# Günstige Kabel: HDMI-Kabel ab 1,41 Euro inkl. Versand und optisches Kabel ab 2,05 Euro [Anzeige]



## PCGH-Redaktion (11. November 2012)

Jetzt ist Ihre Meinung gefragt zu *Günstige Kabel: HDMI-Kabel ab 1,41 Euro inkl. Versand und optisches Kabel ab 2,05 Euro [Anzeige]*

					Sind Sie auf der Suche nach einem Kabel für den Fernseher oder die Stereoanlage? Bei Amazon gibt es in diesem Bereich viele Schnäppchen.

					[size=-2]Bitte beachten Sie: Der Kommentarbereich wird gemäß der Forenregeln moderiert. Allgemeine Fragen und Kritik zu Online-Artikeln von PC Games Hardware sind im Feedback-Unterforum zu veröffentlichen und NICHT im Kommentarthread zu einer News.
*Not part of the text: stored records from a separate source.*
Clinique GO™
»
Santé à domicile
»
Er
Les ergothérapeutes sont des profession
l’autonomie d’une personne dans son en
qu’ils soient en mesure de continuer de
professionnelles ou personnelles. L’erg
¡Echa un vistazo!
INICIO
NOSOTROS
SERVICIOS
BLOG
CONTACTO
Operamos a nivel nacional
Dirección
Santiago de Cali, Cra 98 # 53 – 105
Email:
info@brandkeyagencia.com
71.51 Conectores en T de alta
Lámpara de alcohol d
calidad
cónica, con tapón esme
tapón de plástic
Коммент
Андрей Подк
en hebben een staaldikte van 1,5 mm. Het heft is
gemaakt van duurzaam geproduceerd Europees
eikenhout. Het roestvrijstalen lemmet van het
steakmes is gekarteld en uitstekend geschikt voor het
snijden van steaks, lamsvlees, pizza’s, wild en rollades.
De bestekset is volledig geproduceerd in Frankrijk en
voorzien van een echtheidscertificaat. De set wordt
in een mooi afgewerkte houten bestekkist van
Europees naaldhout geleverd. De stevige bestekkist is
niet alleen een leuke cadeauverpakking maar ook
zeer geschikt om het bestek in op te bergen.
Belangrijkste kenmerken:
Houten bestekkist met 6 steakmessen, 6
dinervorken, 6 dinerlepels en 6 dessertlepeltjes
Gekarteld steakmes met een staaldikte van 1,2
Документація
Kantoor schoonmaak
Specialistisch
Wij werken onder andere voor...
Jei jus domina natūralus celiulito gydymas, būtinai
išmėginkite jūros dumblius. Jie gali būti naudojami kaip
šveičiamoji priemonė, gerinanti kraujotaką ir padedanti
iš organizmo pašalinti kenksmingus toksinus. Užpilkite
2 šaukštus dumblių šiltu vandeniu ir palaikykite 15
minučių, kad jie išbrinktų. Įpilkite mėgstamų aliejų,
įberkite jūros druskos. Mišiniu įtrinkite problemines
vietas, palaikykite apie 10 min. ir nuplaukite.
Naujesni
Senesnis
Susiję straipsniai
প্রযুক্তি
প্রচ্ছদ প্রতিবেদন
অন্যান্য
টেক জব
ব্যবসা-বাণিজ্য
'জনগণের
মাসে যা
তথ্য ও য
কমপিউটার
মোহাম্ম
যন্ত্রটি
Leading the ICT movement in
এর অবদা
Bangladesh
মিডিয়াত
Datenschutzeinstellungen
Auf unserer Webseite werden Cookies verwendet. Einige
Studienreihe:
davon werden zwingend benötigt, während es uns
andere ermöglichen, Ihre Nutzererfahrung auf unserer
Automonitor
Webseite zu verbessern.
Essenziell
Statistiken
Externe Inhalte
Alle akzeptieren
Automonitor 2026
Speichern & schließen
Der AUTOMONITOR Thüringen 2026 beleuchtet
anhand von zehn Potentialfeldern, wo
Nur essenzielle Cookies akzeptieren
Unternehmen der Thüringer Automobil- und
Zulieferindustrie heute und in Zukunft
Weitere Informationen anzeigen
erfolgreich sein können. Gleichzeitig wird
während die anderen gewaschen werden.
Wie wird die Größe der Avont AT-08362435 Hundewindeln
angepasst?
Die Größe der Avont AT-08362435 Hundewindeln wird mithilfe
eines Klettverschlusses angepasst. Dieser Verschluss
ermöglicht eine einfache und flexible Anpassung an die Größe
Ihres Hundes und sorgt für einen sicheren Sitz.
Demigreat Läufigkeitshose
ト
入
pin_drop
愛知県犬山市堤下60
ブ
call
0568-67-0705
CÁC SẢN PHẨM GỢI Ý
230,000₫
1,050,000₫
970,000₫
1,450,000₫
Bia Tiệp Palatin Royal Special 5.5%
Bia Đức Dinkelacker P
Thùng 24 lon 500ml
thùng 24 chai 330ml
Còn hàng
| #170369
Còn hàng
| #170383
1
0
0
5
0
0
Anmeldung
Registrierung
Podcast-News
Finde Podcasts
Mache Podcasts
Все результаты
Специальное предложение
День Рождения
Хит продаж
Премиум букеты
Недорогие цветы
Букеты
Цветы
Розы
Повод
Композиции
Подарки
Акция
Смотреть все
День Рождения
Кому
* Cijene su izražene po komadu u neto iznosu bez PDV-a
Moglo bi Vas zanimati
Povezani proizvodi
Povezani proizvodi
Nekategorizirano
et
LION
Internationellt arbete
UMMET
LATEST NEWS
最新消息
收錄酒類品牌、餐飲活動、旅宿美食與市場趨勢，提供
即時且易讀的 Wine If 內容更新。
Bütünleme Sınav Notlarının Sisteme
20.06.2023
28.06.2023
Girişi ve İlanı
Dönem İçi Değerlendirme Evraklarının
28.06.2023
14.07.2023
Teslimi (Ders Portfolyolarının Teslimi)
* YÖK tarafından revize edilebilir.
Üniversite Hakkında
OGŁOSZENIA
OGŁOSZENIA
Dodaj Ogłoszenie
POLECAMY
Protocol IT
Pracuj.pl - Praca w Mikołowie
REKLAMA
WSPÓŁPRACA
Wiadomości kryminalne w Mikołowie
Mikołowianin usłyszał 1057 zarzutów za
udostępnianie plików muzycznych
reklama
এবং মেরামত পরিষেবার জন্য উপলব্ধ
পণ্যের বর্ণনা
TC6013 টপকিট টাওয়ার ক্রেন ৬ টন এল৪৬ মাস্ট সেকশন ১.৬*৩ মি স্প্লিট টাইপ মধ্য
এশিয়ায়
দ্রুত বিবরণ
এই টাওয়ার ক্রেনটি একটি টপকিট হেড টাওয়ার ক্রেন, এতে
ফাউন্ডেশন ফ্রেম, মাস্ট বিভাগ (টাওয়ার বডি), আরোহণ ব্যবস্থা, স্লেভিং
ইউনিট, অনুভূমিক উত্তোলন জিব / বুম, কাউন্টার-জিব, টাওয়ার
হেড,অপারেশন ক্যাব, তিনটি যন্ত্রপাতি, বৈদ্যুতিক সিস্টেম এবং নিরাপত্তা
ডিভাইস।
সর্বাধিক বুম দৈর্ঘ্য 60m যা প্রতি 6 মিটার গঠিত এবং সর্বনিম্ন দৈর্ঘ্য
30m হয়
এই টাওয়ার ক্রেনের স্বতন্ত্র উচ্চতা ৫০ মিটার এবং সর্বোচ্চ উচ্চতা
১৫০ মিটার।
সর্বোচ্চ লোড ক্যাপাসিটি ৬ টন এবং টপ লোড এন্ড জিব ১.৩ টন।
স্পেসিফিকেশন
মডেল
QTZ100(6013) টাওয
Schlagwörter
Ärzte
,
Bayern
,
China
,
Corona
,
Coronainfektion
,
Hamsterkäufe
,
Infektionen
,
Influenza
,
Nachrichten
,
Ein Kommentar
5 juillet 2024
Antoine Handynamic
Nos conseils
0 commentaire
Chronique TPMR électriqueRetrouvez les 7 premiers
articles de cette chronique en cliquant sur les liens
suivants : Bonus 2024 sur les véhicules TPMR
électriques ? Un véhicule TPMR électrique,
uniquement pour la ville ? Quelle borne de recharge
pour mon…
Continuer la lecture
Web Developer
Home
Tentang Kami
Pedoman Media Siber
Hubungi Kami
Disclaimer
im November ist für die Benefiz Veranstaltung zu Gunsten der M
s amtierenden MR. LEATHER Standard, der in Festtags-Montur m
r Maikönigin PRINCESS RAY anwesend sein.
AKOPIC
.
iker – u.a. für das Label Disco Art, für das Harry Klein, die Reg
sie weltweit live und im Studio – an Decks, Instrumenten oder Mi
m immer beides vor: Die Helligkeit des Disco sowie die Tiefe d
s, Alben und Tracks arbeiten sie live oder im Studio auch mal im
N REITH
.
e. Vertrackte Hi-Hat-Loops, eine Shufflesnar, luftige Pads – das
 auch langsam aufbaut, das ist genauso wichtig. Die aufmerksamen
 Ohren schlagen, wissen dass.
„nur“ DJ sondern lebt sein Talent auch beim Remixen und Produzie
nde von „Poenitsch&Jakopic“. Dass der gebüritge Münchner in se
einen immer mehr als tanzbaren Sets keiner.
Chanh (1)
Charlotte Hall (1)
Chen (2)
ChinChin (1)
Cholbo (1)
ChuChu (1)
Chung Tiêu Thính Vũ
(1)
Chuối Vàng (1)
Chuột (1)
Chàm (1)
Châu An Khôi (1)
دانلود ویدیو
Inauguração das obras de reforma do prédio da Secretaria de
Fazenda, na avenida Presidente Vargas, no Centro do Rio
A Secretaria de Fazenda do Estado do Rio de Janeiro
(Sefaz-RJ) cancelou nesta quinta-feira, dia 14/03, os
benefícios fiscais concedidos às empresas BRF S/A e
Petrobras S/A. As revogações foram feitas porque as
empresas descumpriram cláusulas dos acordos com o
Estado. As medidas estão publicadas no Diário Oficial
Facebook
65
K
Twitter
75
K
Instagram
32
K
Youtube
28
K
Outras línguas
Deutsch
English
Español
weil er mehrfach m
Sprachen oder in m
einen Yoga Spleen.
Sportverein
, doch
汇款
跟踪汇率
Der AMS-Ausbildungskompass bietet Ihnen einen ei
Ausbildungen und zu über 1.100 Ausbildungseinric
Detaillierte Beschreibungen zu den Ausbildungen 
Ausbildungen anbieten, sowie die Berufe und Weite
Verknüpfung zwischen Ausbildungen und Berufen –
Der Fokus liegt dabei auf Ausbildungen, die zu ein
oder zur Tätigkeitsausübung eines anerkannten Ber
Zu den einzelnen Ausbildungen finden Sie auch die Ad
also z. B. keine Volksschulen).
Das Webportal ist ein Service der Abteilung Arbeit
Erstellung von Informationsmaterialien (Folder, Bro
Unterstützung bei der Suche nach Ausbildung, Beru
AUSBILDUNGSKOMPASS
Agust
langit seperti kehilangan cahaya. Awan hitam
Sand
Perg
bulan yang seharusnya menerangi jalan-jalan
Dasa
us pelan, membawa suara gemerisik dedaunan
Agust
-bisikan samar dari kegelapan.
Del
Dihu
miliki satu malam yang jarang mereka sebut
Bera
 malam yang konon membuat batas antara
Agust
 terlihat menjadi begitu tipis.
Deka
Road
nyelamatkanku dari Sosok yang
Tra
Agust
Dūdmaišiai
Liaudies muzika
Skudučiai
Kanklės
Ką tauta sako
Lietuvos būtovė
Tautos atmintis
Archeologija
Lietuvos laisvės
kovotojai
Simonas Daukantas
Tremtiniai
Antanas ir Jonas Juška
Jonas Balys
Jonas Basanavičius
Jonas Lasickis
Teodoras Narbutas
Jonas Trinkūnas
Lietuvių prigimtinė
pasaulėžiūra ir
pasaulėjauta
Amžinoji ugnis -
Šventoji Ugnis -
Dort werden sie ohne Nachfragen entfernt. Sollten Sie Fehler in einer News finden, schicken Sie diese bitte an online@pcgameshardware.de mit einem aussagekräftigen Betreff.[/size]





			Dieser Inhalt steht nur eingeloggten Mitgliedern zur Verfügung.
        

 Zurück zum Artikel: *Günstige Kabel: HDMI-Kabel ab 1,41 Euro inkl. Versand und optisches Kabel ab 2,05 Euro [Anzeige]*


----------



## locojens (11. November 2012)

*AW: Günstige Kabel: HDMI-Kabel ab 1,41 Euro inkl. Versand und optisches Kabel ab 2,05 Euro [Anzeige]*

jetzt mal eine blöde Frage: Wenn ich die Kabel selber löten würde kosten die trotzdem ein vielfaches von denen hier! Also zur Frage taugen die Kabel wirklich was? Oder ist nach dem ersten unbeabsichtigten Zug an der Isolierung das Kabel i.A. ? 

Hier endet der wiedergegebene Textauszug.